One first-year on the men’s hockey team has played for many teams throughout his career, and this season he must adapt to a new team again.
Despite that, forward Liam Coughlin said he’s used to change. Coughlin spent most of his life in South Boston, affectionately known as “Southie.”
“[Growing up in Southie] was amazing,” 21-year-old Coughlin said. “I was around family and friends, and everybody knew each other.”
Coughlin started skating at the age of 4, and was playing hockey not long after that. “My dad played hockey, my older brother played hockey. It’s in the family,” he said. Coughlin was captain of his high school team, Catholic Memorial School, for two years.
“My coach, coach [Bill] Hanson, was one of the best coaches ever, and to be captain under him was great,” Coughlin said. During his second year, he posted 28 goals and 48 points before electing to leave Boston for junior hockey.
Coughlin was drafted into the United States Hockey League by Iowa’s Dubuque Fighting Saints, but decided to play junior hockey in Vernon, British Columbia, with the British Columbia Hockey League’s Vernon Vipers.
“My first year was definitely a little different. I wasn’t comfortable at first, but a couple months in, I was happy,” Coughlin said. ”It’s a great place, a beautiful place, and I’d go back if I could.”
During his first season in Vernon, his team hosted the Royal Bank Cup, which is the national championship for Canadian Junior A teams. Vernon was knocked out in the semifinals, but Coughlin, who notched two points, described the tournament as, “one of the best experiences of my life.”
After his first season, Coughlin was drafted by the Edmonton Oilers in the fifth round of the 2014 NHL Entry Draft.
“In Southie, there’s a big street hockey tournament, and everyone goes,” Coughlin said. “It was on the same day as the draft.
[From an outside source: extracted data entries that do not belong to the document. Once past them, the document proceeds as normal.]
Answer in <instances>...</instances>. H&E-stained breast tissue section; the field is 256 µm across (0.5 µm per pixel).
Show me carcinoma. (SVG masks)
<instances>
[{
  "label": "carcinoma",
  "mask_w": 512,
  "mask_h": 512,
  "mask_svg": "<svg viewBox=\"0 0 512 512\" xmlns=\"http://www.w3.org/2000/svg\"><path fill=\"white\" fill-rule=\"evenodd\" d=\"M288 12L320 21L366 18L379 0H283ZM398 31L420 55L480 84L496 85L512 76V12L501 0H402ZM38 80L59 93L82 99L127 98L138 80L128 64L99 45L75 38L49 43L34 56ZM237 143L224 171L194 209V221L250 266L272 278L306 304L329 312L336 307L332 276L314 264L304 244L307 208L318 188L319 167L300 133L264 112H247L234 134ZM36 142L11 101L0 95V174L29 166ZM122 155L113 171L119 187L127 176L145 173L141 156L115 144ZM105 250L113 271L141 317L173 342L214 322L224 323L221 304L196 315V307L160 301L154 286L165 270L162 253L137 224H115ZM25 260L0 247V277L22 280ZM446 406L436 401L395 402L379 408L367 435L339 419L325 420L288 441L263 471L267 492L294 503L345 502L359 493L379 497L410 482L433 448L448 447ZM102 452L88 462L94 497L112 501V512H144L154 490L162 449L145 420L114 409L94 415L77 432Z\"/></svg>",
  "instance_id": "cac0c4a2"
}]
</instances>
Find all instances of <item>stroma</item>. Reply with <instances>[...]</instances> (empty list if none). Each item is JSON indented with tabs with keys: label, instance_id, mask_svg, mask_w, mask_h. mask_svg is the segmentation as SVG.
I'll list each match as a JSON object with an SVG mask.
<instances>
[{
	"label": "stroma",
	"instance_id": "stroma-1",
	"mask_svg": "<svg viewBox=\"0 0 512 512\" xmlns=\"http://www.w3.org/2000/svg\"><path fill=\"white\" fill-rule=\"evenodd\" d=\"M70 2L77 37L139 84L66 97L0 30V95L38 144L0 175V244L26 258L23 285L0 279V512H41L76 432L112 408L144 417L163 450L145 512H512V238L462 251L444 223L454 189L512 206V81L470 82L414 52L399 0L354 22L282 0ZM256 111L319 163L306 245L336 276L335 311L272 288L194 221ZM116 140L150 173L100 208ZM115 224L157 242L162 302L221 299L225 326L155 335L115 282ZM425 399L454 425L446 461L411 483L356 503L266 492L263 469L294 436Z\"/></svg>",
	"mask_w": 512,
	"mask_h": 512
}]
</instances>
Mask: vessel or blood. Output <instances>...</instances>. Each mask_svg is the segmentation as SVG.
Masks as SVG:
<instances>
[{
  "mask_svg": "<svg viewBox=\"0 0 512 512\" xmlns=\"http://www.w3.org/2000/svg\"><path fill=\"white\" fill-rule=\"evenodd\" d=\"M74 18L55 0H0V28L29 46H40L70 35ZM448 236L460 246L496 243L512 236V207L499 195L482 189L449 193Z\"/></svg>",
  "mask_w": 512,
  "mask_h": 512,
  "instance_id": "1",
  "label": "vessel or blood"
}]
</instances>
I’m just waiting around, playing a little street hockey; finally I get the call, and it was amazing. It was announced over the intercom at the street hockey tournament and it was unforgettable.”
After posting 105 regular season points during his time in Vernon, Coughlin’s NHL rights were traded this summer from Edmonton to the Chicago Blackhawks.
“It’s definitely the business of hockey. Chicago’s been wanting me for a few years,” Coughlin said. “I thought they were going to draft me, but Edmonton beat them to it.”
Coughlin said he is aware about the business of professional hockey.
“It’s definitely the business, but I’m definitely more motivated and I want to show Chicago that I can be their guy one day,” he said.
Coughlin, listed at 6-foot-2-inches, according to UVM athletics, describes himself as “a big body who can have a lot of net front presence,” and head coach Kevin Sneddon agrees.
“Liam adds size to the wing position, skates very well for his size, and can add offense as he has proven during his junior career. We believe Liam will be an impact player right away,” Sneddon said, according to UVM athletics.
As for goals this season, Coughlin just wants to impress Sneddon and his fellow coaches: “I want to just show the coaches and my teammates that I can play out here, every game, every shift.”